--- Exercise material Enclosed Below ---

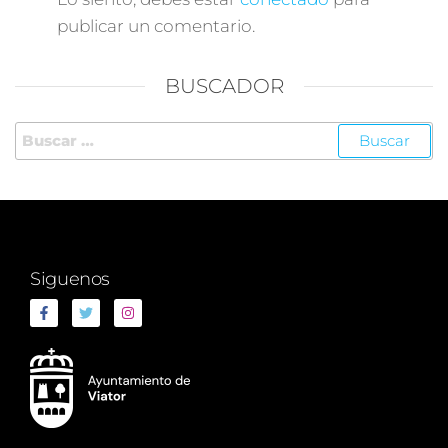
publicar un comentario.
BUSCADOR
Siguenos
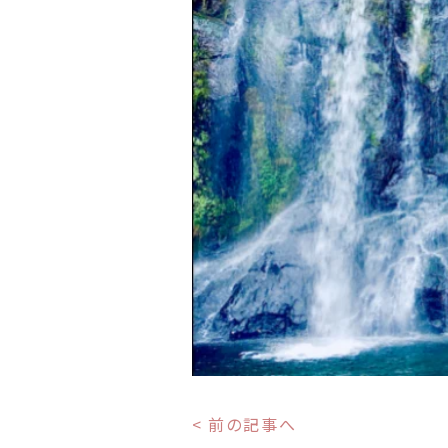
< 前の記事へ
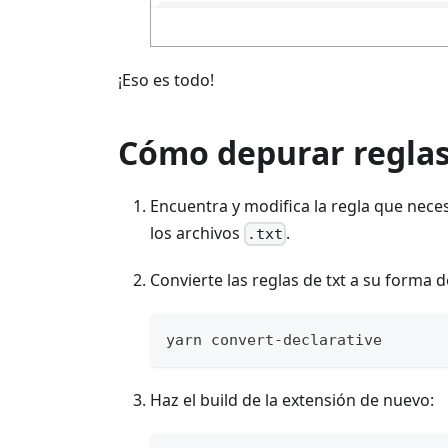
¡Eso es todo!
Cómo depurar regla
Encuentra y modifica la regla que neces
los archivos
.
.txt
Convierte las reglas de txt a su forma d
yarn convert-declarative
Haz el build de la extensión de nuevo:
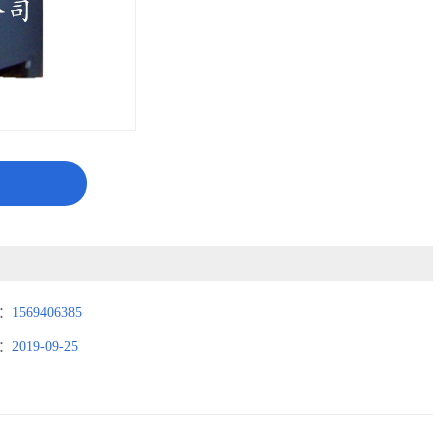
：
1569406385
：
2019-09-25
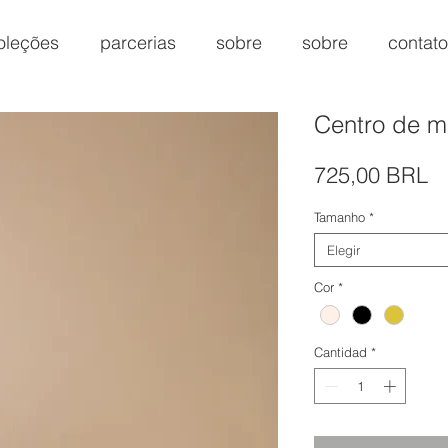
oleções
parcerias
sobre
sobre
contato
Centro de m
Pr
725,00 BRL
Tamanho
*
Elegir
Cor
*
Cantidad
*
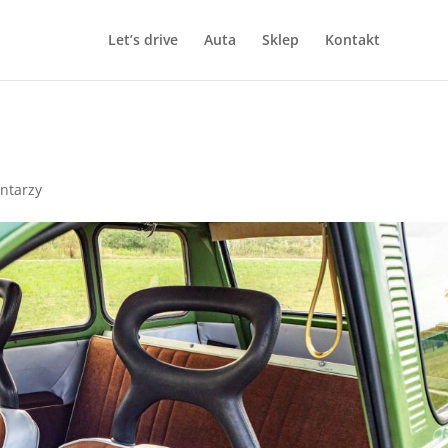
Let’s drive
Auta
Sklep
Kontakt
ntarzy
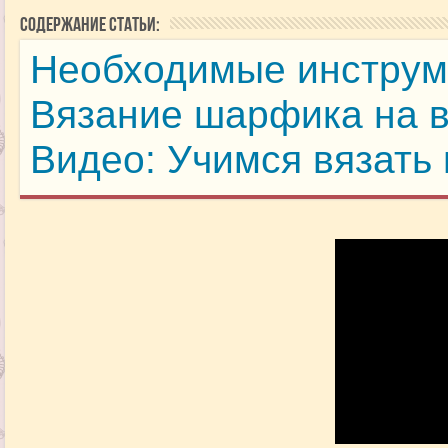
Содержание статьи:
Необходимые инстру
Вязание шарфика на 
Видео: Учимся вязать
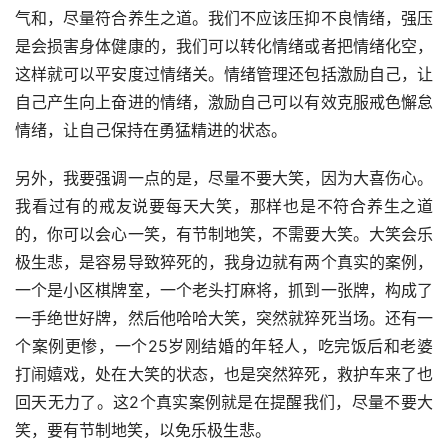
气和，尽量符合养生之道。我们不应该压抑不良情绪，强压
是会损害身体健康的，我们可以转化情绪或者把情绪化空，
这样就可以平安度过情绪关。情绪管理还包括激励自己，让
自己产生向上奋进的情绪，激励自己可以有效克服戒色懈怠
情绪，让自己保持在勇猛精进的状态。
另外，我要强调一点的是，尽量不要大笑，因为大喜伤心。
我看过有的戒友说要每天大笑，那样也是不符合养生之道
的，你可以会心一笑，有节制地笑，不需要大笑。大笑会乐
极生悲，是容易导致猝死的，我身边就有两个真实的案例，
一个是小区棋牌室，一个老头打麻将，抓到一张牌，构成了
一手绝世好牌，然后他哈哈大笑，突然就猝死当场。还有一
个案例更惨，一个25岁刚结婚的年轻人，吃完饭后和老婆
打闹嬉戏，处在大笑的状态，也是突然猝死，救护车来了也
回天无力了。这2个真实案例就是在提醒我们，尽量不要大
笑，要有节制地笑，以免乐极生悲。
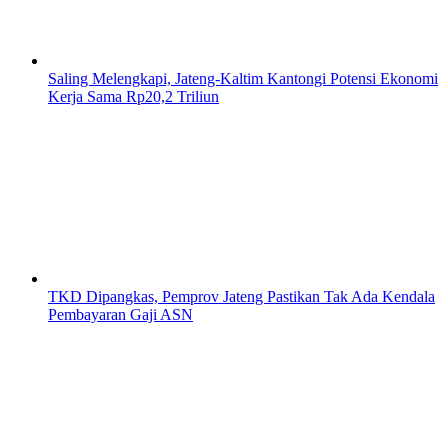
Saling Melengkapi, Jateng-Kaltim Kantongi Potensi Ekonomi
Kerja Sama Rp20,2 Triliun
TKD Dipangkas, Pemprov Jateng Pastikan Tak Ada Kendala
Pembayaran Gaji ASN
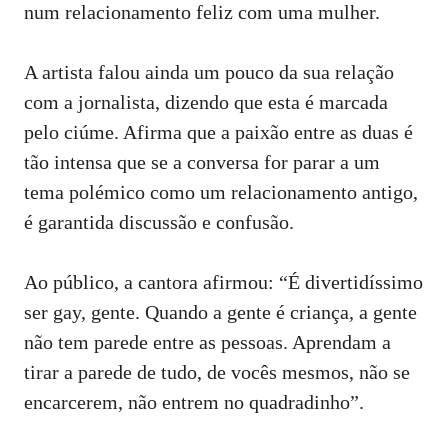
num relacionamento feliz com uma mulher.
A artista falou ainda um pouco da sua relação
com a jornalista, dizendo que esta é marcada
pelo ciúme. Afirma que a paixão entre as duas é
tão intensa que se a conversa for parar a um
tema polémico como um relacionamento antigo,
é garantida discussão e confusão.
Ao público, a cantora afirmou: “É divertidíssimo
ser gay, gente. Quando a gente é criança, a gente
não tem parede entre as pessoas. Aprendam a
tirar a parede de tudo, de vocês mesmos, não se
encarcerem, não entrem no quadradinho”.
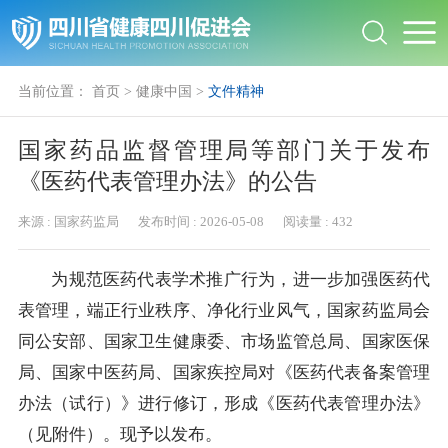
当前位置：
首页
>
健康中国
>
文件精神
国家药品监督管理局等部门关于发布
《医药代表管理办法》的公告
来源 :
国家药监局
发布时间 :
2026-05-08
阅读量 :
432
为规范医药代表学术推广行为，进一步加强医药代
表管理，端正行业秩序、净化行业风气，国家药监局会
同公安部、国家卫生健康委、市场监管总局、国家医保
局、国家中医药局、国家疾控局对《医药代表备案管理
办法（试行）》进行修订，形成《医药代表管理办法》
（见附件）。现予以发布。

--- End of Enclosed Exercise material ---

Copy the lines that hold the word "Jateng". Take them from the records above.

Saling Melengkapi, Jateng-Kaltim Kantongi Potensi Ekonomi
TKD Dipangkas, Pemprov Jateng Pastikan Tak Ada Kendala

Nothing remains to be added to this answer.